A las 13.22 minutos y en unos pocos segundos, la goma 2 Eco derribaba un antiguo depósito de agua de la Central Térmica de Ensidesa. De esa forma, Infoinvest liberaba otros 20.000 metros cuadrados del Parque Empresarial Principado de Asturias y prosigue con su urbanización.
La parcela ya se encuentra adjudicada al grupo Daniel Alonso, que, una vez entregada, desarrollará un nuevo proyecto industrial. La empresa avilesina aún no ha confirmado ante los gestores del PEPA qué inversión realizará. Baraja dos opciones: una planta para la producción de biodiesel o un centro logístico para la producción y exportación de equipos para los molinos eólicos.

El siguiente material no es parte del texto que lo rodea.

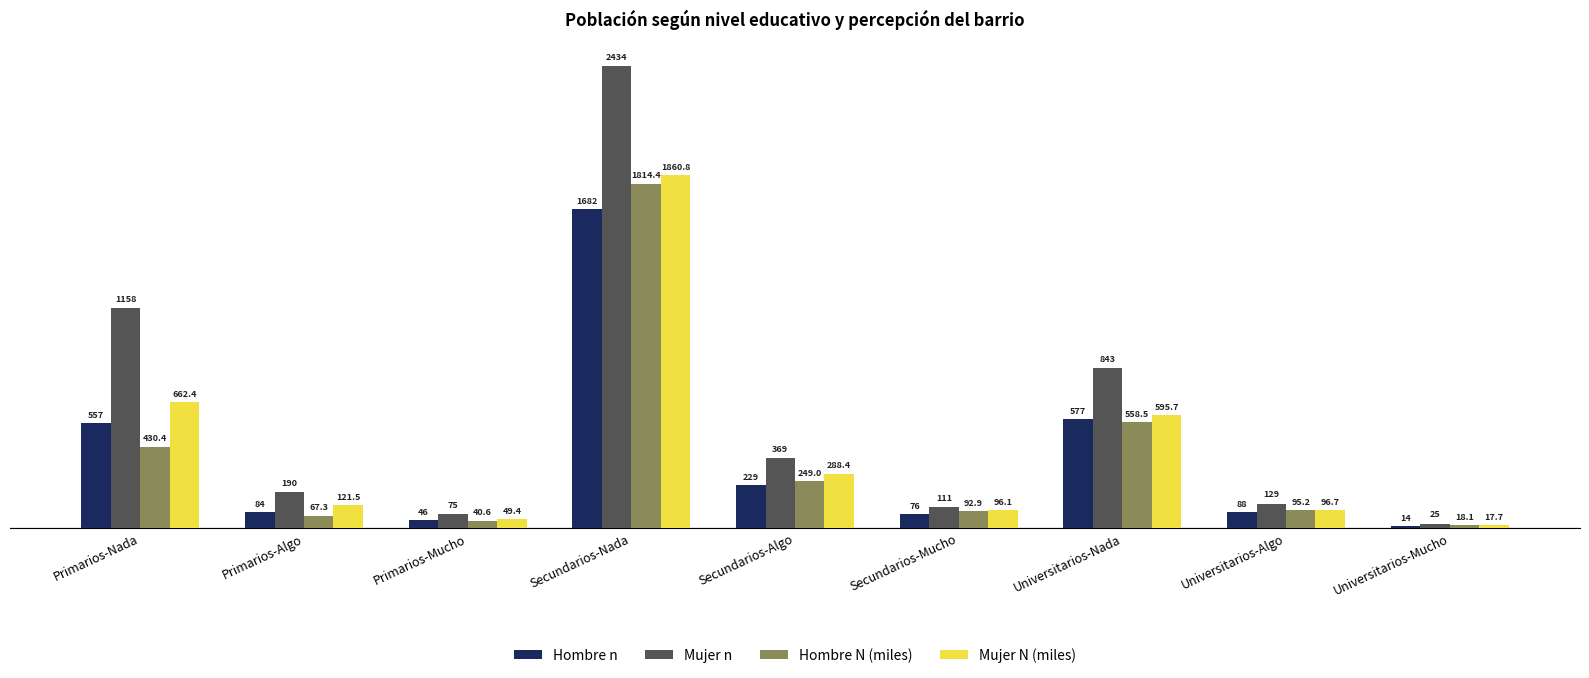

How many values in the Hombre n series are below 88?

4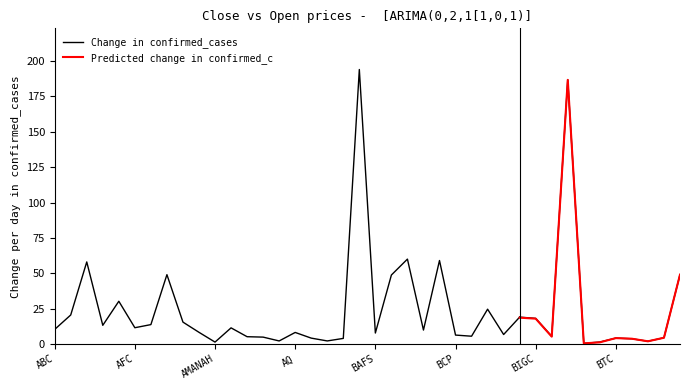

What is the minimum value shown in the chart?

0.4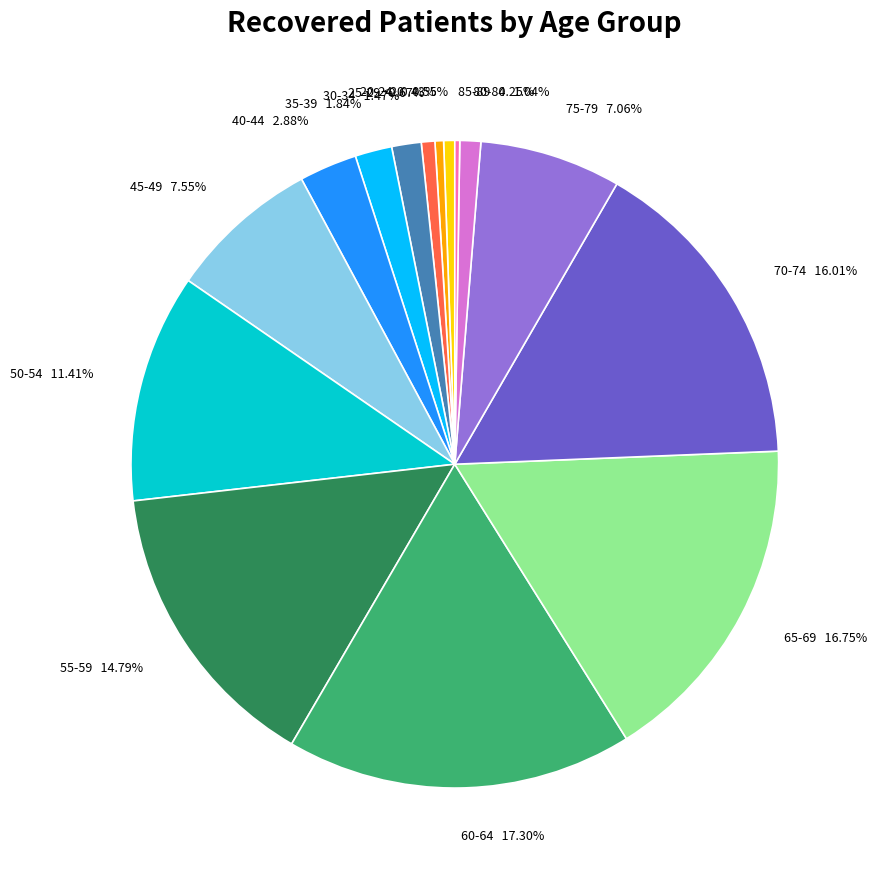

What is the largest slice in the pie chart?

60-64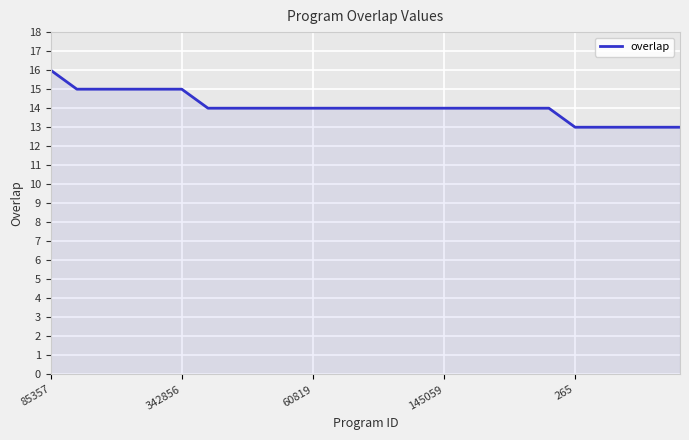

How many lines are shown in the chart?

1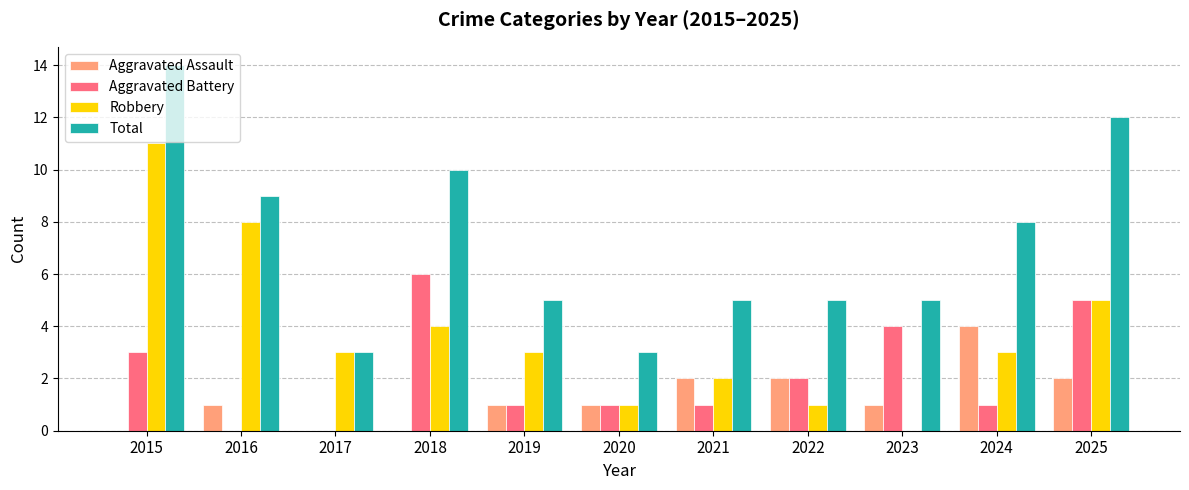

Which category has the highest value across all series?

2015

Los trabajos de voladura se encuentra en el paquete de obras contratadas a la Unión Temporal de Empresas (UTE) Contraor integrada por la consultora medioambiental Consulnima, Tradebe y Ortiz, construcciones y proyectos. Entre los trabajos contratados a la UTE se encuentra la eliminación de diferentes tuberías del Parque Empresarial, el desmantelamiento del gasómetro número 3 y tres voladuras: el antiguo depósito de ayer, la estructura conocida como La Seta, prevista para el próximo sábado, 24 de febrero, y el Sínter número 3, que se hará el tres de marzo.
«No ha sido un trabajo especialmente complicado», comentaba ayer José Vicente García, jefe de obra de Ortiz, encargado de dirigir la demolición. Los preparativos comenzaron un mes antes, cuando especialistas visitaron el emplazamiento y estudiaron el depósito de agua, cuya función era alimentar a la antigua Central Térmica de Ensidesa en momentos de emergencia.
Una vez diseñada la voladura, comenzaron los trámites para su autorización. La implicación de diferentes organismos, desde la Guardia Civil a la Delegación del Gobierno y el Principado de Asturias fue una de las partes más complejas y, de hecho, dilató el establecimiento de la fecha.
A principios de esta semana, comenzaron a realizar una serie de agujeros en la base del depósito. En concreto, 138 donde colocar los cartuchos de explosivo con sus detonadores.
Una vez llegado el día, el primer paso fue cortar la carretera para instalar el explosivo y los detonadores.
La carretera As-328, que conduce al Faro de Peñas, se cortó a partir de las 12 horas. En las inmediaciones de las naves de Monrasa, donde se establecía, el punto de control, se concentraban operarios, efectivos de la Guardia Civil y la Unidad Canina de Rescate de Bomberos de Asturias. También se informaba permanentemente al Ayuntamiento de Avilés y a la Autoridad Portuaria.
Climatología adversa
El mal tiempo fue el principal inconveniente que soportaron los curiosos que se acercaron hasta el Parque Empresarial. A pesar de la lluvia, el viento y el frío todo el mundo aguantó hasta el final.
Una vez que se comenzó a colocar los explosivos, la hora de la voladura se fijó para las 13 horas. En ese momento, se debía comprobar que no había ninguna persona en el perímetro de seguridad del depósito. A la una en punto comenzaba la cuenta atrás. «Menos quince minutos», anunciaban los técnicos de Infoinvest.
Era el momento en que todo el mundo salía de sus vehículos para seguir la demolición y, en muchos casos, grabarla con cámaras digitales. A las 13.15 horas se oyó el primer aviso de la sirena. Minutos más tarde volvía a activarse la sirena y, a las 13.22, se escucharon los golpes secos de las primeras detonaciones. Una nube de polvo salía de la base de la torre. A los pocos segundos, unas nuevas explosiones llenaban de humo su perímetro. La imponente estructura caía al suelo como si fuese un tallo. Sobre el terreno se comprobó que no quedaba explosivo y se dio por terminada la operación.
Ahora, su forjado se aprovechará como hojalata y el hormigón se trasladará al vertedero.